#### EXERCISE:
Would it be possible to write out each entry below exactly, without the pictures?

── RECORDS SUPPLIED ──

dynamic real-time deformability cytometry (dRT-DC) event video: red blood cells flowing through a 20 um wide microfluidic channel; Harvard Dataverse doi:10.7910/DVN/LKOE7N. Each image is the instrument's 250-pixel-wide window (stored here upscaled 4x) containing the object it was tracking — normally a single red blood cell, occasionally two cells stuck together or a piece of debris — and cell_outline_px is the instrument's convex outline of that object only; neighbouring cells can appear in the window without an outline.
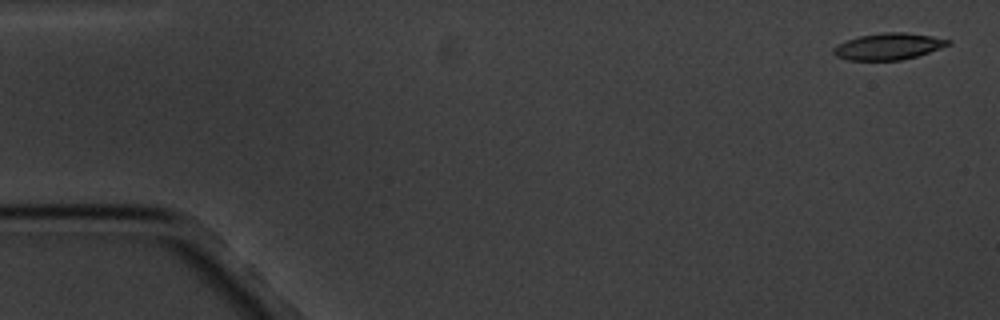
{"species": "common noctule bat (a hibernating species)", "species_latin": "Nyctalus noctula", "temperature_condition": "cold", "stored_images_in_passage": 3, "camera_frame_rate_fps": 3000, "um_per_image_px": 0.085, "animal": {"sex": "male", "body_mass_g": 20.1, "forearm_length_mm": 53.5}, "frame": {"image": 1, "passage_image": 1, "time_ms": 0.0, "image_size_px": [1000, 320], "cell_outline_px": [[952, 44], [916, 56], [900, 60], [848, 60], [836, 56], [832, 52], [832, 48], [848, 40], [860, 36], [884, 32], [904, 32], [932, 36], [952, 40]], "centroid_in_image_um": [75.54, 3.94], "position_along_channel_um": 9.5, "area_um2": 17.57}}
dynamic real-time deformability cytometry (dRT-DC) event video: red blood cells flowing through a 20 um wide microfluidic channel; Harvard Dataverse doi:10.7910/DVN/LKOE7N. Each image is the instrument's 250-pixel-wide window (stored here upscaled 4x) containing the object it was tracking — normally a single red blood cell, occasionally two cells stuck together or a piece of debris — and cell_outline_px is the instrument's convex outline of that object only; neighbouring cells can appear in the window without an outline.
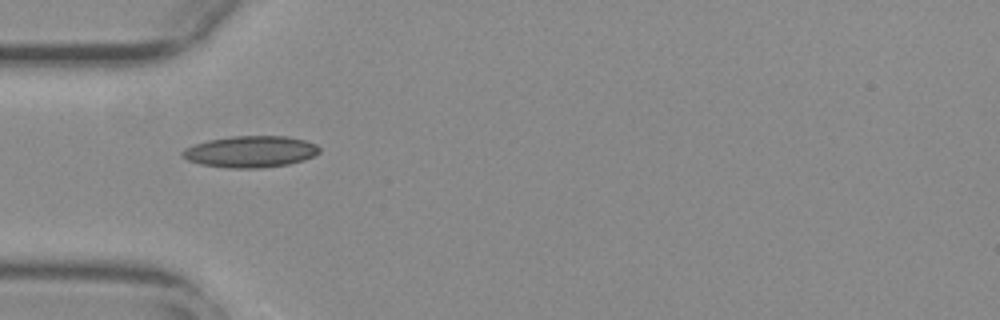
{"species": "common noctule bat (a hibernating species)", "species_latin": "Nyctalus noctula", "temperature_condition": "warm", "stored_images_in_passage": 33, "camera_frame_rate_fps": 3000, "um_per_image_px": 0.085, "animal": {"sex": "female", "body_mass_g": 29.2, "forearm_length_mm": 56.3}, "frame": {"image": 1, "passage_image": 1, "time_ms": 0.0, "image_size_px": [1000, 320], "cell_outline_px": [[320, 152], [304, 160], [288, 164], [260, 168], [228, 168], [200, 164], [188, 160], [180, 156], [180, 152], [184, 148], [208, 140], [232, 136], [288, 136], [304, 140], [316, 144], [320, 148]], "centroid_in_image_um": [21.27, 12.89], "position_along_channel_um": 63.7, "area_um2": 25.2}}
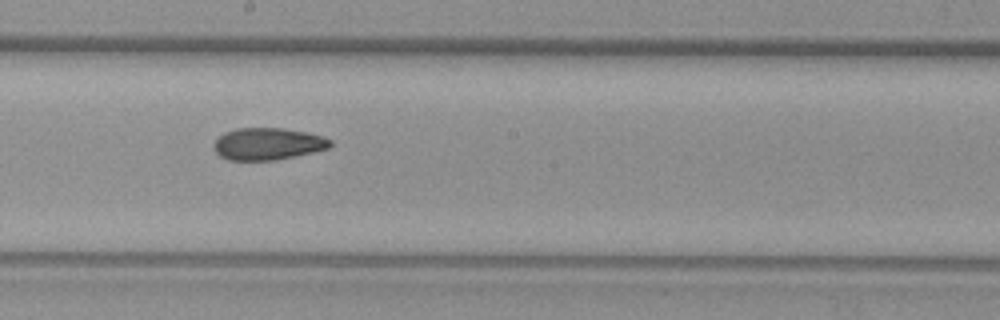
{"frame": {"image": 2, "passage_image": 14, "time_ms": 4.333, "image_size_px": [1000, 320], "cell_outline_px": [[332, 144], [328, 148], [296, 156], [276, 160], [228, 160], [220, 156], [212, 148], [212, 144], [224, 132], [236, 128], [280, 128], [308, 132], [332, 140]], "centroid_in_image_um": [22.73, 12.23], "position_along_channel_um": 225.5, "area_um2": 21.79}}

───

#### WORKED SOLUTION:
dynamic real-time deformability cytometry (dRT-DC) event video: red blood cells flowing through a 20 um wide microfluidic channel; Harvard Dataverse doi:10.7910/DVN/LKOE7N. Each image is the instrument's 250-pixel-wide window (stored here upscaled 4x) containing the object it was tracking — normally a single red blood cell, occasionally two cells stuck together or a piece of debris — and cell_outline_px is the instrument's convex outline of that object only; neighbouring cells can appear in the window without an outline.
{"species": "common noctule bat (a hibernating species)", "species_latin": "Nyctalus noctula", "temperature_condition": "cold", "stored_images_in_passage": 3, "camera_frame_rate_fps": 3000, "um_per_image_px": 0.085, "animal": {"sex": "male", "body_mass_g": 20.1, "forearm_length_mm": 53.5}, "frame": {"image": 1, "passage_image": 1, "time_ms": 0.0, "image_size_px": [1000, 320], "cell_outline_px": [[952, 44], [916, 56], [900, 60], [848, 60], [836, 56], [832, 52], [832, 48], [848, 40], [860, 36], [884, 32], [904, 32], [932, 36], [952, 40]], "centroid_in_image_um": [75.54, 3.94], "position_along_channel_um": 9.5, "area_um2": 17.57}}
dynamic real-time deformability cytometry (dRT-DC) event video: red blood cells flowing through a 20 um wide microfluidic channel; Harvard Dataverse doi:10.7910/DVN/LKOE7N. Each image is the instrument's 250-pixel-wide window (stored here upscaled 4x) containing the object it was tracking — normally a single red blood cell, occasionally two cells stuck together or a piece of debris — and cell_outline_px is the instrument's convex outline of that object only; neighbouring cells can appear in the window without an outline.
{"species": "common noctule bat (a hibernating species)", "species_latin": "Nyctalus noctula", "temperature_condition": "warm", "stored_images_in_passage": 33, "camera_frame_rate_fps": 3000, "um_per_image_px": 0.085, "animal": {"sex": "female", "body_mass_g": 29.2, "forearm_length_mm": 56.3}, "frame": {"image": 1, "passage_image": 1, "time_ms": 0.0, "image_size_px": [1000, 320], "cell_outline_px": [[320, 152], [304, 160], [288, 164], [260, 168], [228, 168], [200, 164], [188, 160], [180, 156], [180, 152], [184, 148], [208, 140], [232, 136], [288, 136], [304, 140], [316, 144], [320, 148]], "centroid_in_image_um": [21.27, 12.89], "position_along_channel_um": 63.7, "area_um2": 25.2}}
{"frame": {"image": 2, "passage_image": 14, "time_ms": 4.333, "image_size_px": [1000, 320], "cell_outline_px": [[332, 144], [328, 148], [296, 156], [276, 160], [228, 160], [220, 156], [212, 148], [212, 144], [224, 132], [236, 128], [280, 128], [308, 132], [332, 140]], "centroid_in_image_um": [22.73, 12.23], "position_along_channel_um": 225.5, "area_um2": 21.79}}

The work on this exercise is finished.